Образ красивого, статного юноши, воспеваемого песнями, лишь порой мелькал в ее девичьем воображении. Более всех из виденных ею мужчин под этот образ подходил Яков Потапович, но его, товарища детских игр, она считала за родного, чуть не за сводного брата и не могла даже вообразить себе его как своего суженого, как того «доброго молодца», что похищает, по песне, «покой девичьего сердца». Спокойно, до последнего времени, встречала она его ласковый взгляд и слушала его тихую, сладкую речь.
Лишь незадолго перед описываемым нами временем стала она как-то инстинктивно сторониться от него, избегать беседы с ним. Огневой взгляд его глаз стал смущать ее, вызывая на лицо жгучую краску стыда. Она, сама не зная отчего, стала бояться его.

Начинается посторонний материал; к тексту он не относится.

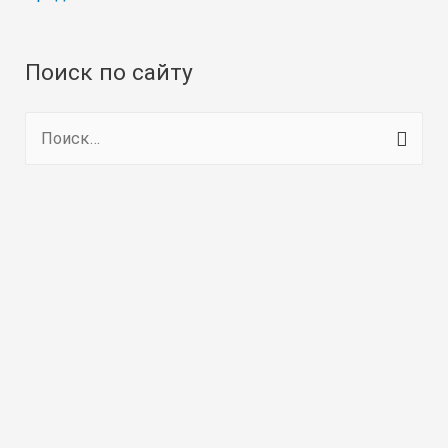
Поиск по сайту
Н
а
й
т
и
:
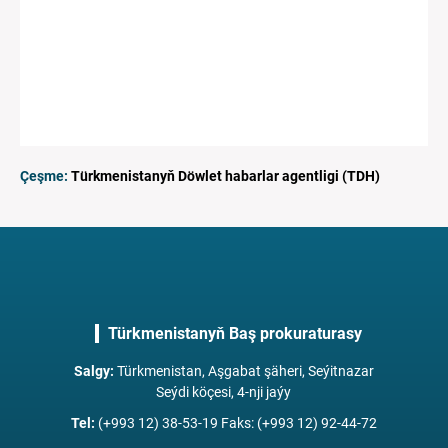
Çeşme:
Türkmenistanyň Döwlet habarlar agentligi (TDH)
Türkmenistanyň Baş prokuraturasy
Salgy
:
Türkmenistan, Aşgabat şäheri, Seýitnazar
Seýdi köçesi, 4-nji jaýy
Tel
:
(+993 12) 38-53-19 Faks: (+993 12) 92-44-72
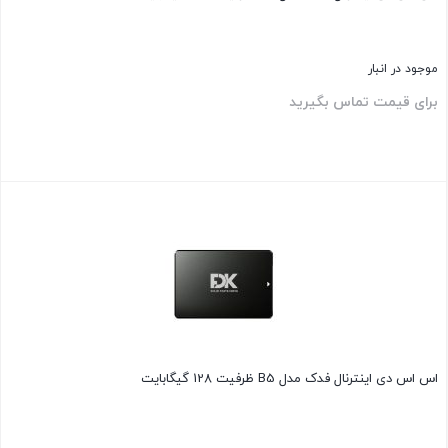
موجود در انبار
برای قیمت تماس بگیرید
بستن
اس اس دی اینترنال فدک مدل B5 ظرفیت 128 گیگابایت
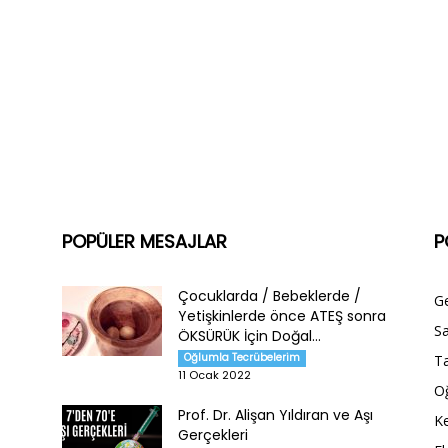
a
POPÜLER MESAJLAR
P
Çocuklarda / Bebeklerde /
G
Yetişkinlerde önce ATEŞ sonra
Sa
ÖKSÜRÜK İçin Doğal...
Oğlumla Tecrübelerim
Ta
11 Ocak 2022
O
Prof. Dr. Alişan Yıldıran ve Aşı
Ke
Gerçekleri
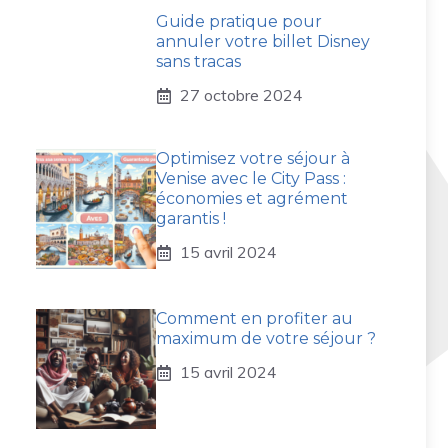
Guide pratique pour
annuler votre billet Disney
sans tracas
27 octobre 2024
Optimisez votre séjour à
Venise avec le City Pass :
économies et agrément
garantis !
15 avril 2024
Comment en profiter au
maximum de votre séjour ?
15 avril 2024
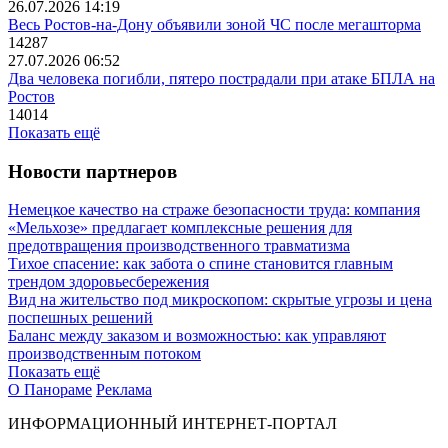
26.07.2026 14:19
Весь Ростов-на-Дону объявили зоной ЧС после мегашторма
14287
27.07.2026 06:52
Два человека погибли, пятеро пострадали при атаке БПЛА на
Ростов
14014
Показать ещё
Новости партнеров
Немецкое качество на страже безопасности труда: компания
«Мельхозе» предлагает комплексные решения для
предотвращения производственного травматизма
Тихое спасение: как забота о спине становится главным
трендом здоровьесбережения
Вид на жительство под микроскопом: скрытые угрозы и цена
поспешных решений
Баланс между заказом и возможностью: как управляют
производственным потоком
Показать ещё
О Панораме
Реклама
ИНФОРМАЦИОННЫЙ ИНТЕРНЕТ-ПОРТАЛ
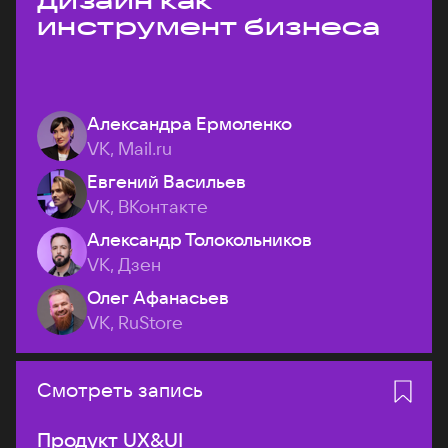
дизайн как
инструмент бизнеса
Александра Ермоленко
VK, Mail.ru
Евгений Васильев
VK, ВКонтакте
Александр Толокольников
VK, Дзен
Олег Афанасьев
VK, RuStore
Смотреть запись
Продукт UX&UI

Она поняла теперь, что это не любовь. Не то говорила об этом чувстве чернобровая Таня.
— Кипит в сердце кровь смолою кипучею, места не находишь себе ни днем, ни ночью, постылы и песни, и игрища, и подруги без него, ненаглядного; век бы, кажись, глядела ему в ясные очи, век бы постепенно сгорала под его огненным взором. Возьмет ли он за руку белую — дрожь по всему телу пробежит, ноги подкашиваются, останавливается биение сердца, — умереть, кажись, около него — и то счастие…
— Да кого же любишь ты, коли все так знаешь доподлинно? — допытывалась княжна, слушая восторженные речи своей любимицы.

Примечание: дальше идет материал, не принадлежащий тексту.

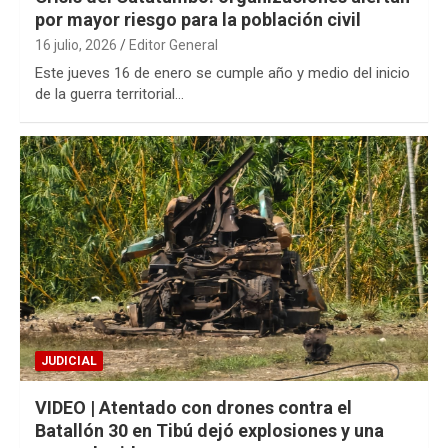
por mayor riesgo para la población civil
16 julio, 2026
Editor General
Este jueves 16 de enero se cumple año y medio del inicio
de la guerra territorial…
JUDICIAL
VIDEO | Atentado con drones contra el
Batallón 30 en Tibú dejó explosiones y una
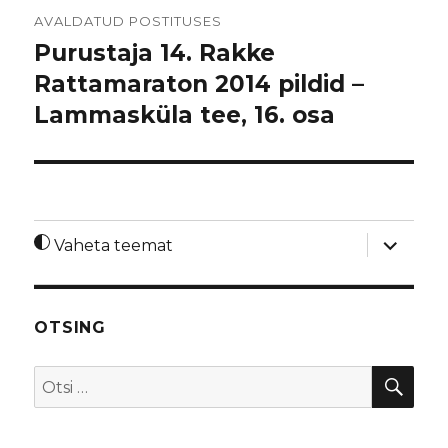
Navigeerimine
AVALDATUD POSTITUSES
Purustaja 14. Rakke
Rattamaraton 2014 pildid –
Lammasküla tee, 16. osa
laienda
Vaheta teemat
alamme
OTSING
OTS
Otsi:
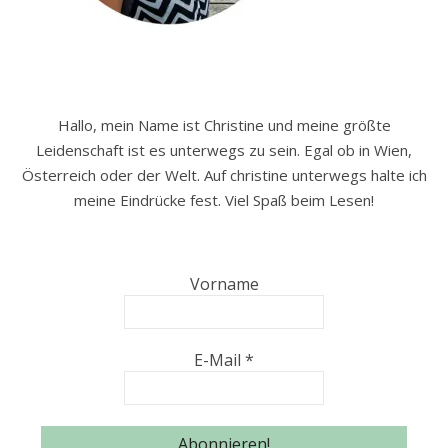
Hallo, mein Name ist Christine und meine größte
Leidenschaft ist es unterwegs zu sein. Egal ob in Wien,
Österreich oder der Welt. Auf christine unterwegs halte ich
meine Eindrücke fest. Viel Spaß beim Lesen!
Vorname
E-Mail
*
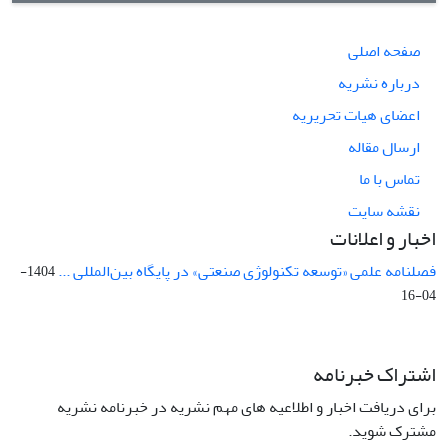
صفحه اصلی
درباره نشریه
اعضای هیات تحریریه
ارسال مقاله
تماس با ما
نقشه سایت
اخبار و اعلانات
فصلنامه علمی «توسعه تکنولوژی صنعتی» در پایگاه بین‌المللی ...
1404-
04-16
اشتراک خبرنامه
برای دریافت اخبار و اطلاعیه های مهم نشریه در خبرنامه نشریه
مشترک شوید.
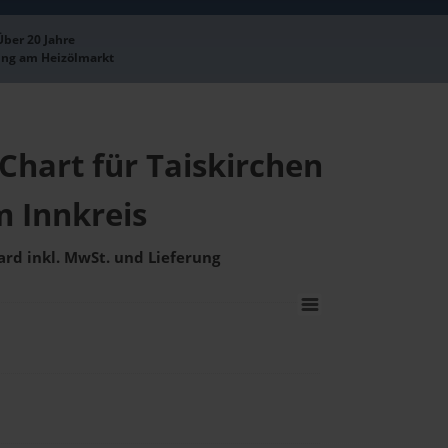
Über 20 Jahre
ung am Heizölmarkt
Chart für Taiskirchen
m Innkreis
ard inkl. MwSt. und Lieferung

— А тебе, княжна, на что знать? Ведаешь, чай, пословицу: «Много будешь знать — скоро состаришься». С тобой на одной дорожке, авось, не столкнемся — не пара он тебе. Не холоп он хотя, но без роду и племени… Кто он — никто не ведает.
Княжна удивленно смотрит на Таню.
У той щеки пылают, глаза горят, губы вздрагивают.

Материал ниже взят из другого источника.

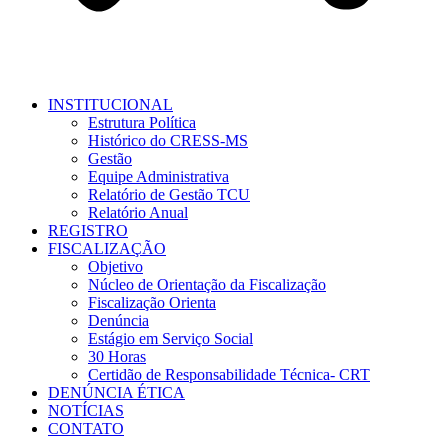
INSTITUCIONAL
Estrutura Política
Histórico do CRESS-MS
Gestão
Equipe Administrativa
Relatório de Gestão TCU
Relatório Anual
REGISTRO
FISCALIZAÇÃO
Objetivo
Núcleo de Orientação da Fiscalização
Fiscalização Orienta
Denúncia
Estágio em Serviço Social
30 Horas
Certidão de Responsabilidade Técnica- CRT
DENÚNCIA ÉTICA
NOTÍCIAS
CONTATO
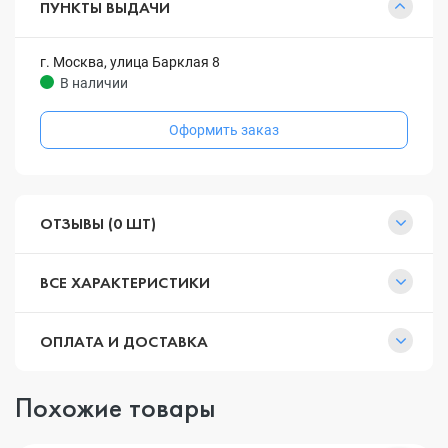
ПУНКТЫ ВЫДАЧИ
г. Москва, улица Барклая 8
В наличии
Оформить заказ
ОТЗЫВЫ (0 ШТ)
ВСЕ ХАРАКТЕРИСТИКИ
ОПЛАТА И ДОСТАВКА
Похожие товары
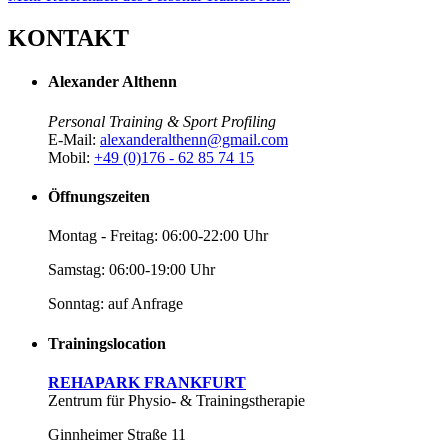
KONTAKT
Alexander Althenn
Personal Training & Sport Profiling
E-Mail:
alexanderalthenn@gmail.com
Mobil:
+49 (0)176 - 62 85 74 15
Öffnungszeiten
Montag - Freitag: 06:00-22:00 Uhr
Samstag: 06:00-19:00 Uhr
Sonntag: auf Anfrage
Trainingslocation
REHAPARK FRANKFURT
Zentrum für Physio- & Trainingstherapie
Ginnheimer Straße 11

— А на тебя он, меж тем, свои буркалы частенько забрасывает, — не могла не заметить ты этого.
Глаза княжны, широко, с недоумением раскрывшись, глядели на говорившую.
— Ну, да обойдется теперь, как старый князь глаза ему открыл, каков он на самом деле есть добрый молодец! — продолжала Таня.
В ее голосе слышались злобно-насмешливые ноты.
— Кто же это такой? — низким шепотом, с тем же недоумением в глазах спросила княжна.
— Ишь, какая ты, княжна, недогадливая! Уж скажу тебе, — угожу али нет, — не ведаю: кому быть иному, как не Якову.
Горевшие злобным огнем глаза сенной девушки так и впились в княжну Евпраксию.
— Якову? — повторила та. — Но как же ты говоришь без роду без племени? Ведь он нам с батюшкой родней приходится!..
Таня злобно усмехнулась.
— По забору по княжескому он в родне состоит с тобой, княжна, и с князем, твоим батюшкой!..
— Что ты, Танюшка, несешь что-то несуразное?.. — перебила ее княжна. По какому такому забору?..
Не спуская с княжны пытливого взгляда своих горящих глаз, начала Таня передавать ей узнанную ею новость о том, что Яков Потапович подкидыш, найденный под забором княжеского сада у калитка, которая ведет на берег Москвы-реки.
Как ни старался князь Василий сохранить от всех в тайне разговор с Яковом Потаповичем в день его рождения, когда он передал ему его родовой тельник, не мог он этого скрыть от любопытной челяди, и пошла эта новость с прикрасами по людским и девичьим.
Шепотком, за тайну великую передавалась она из уст в уста и, как мы видели, дошла до княжны Евпраксии.
В конце этого рассказа Танюши и прервала беседу девушек своей воркотней проснувшаяся Панкратьевна.
Обе девушки, как мы видели, замолчали.
Княжна задумалась под впечатлением услышанной новости: жаль ей стало Якова, которого она с самого раннего детства привыкла считать за родного.
«Каково ему-то, бедному сиротинке!» — думалось ей.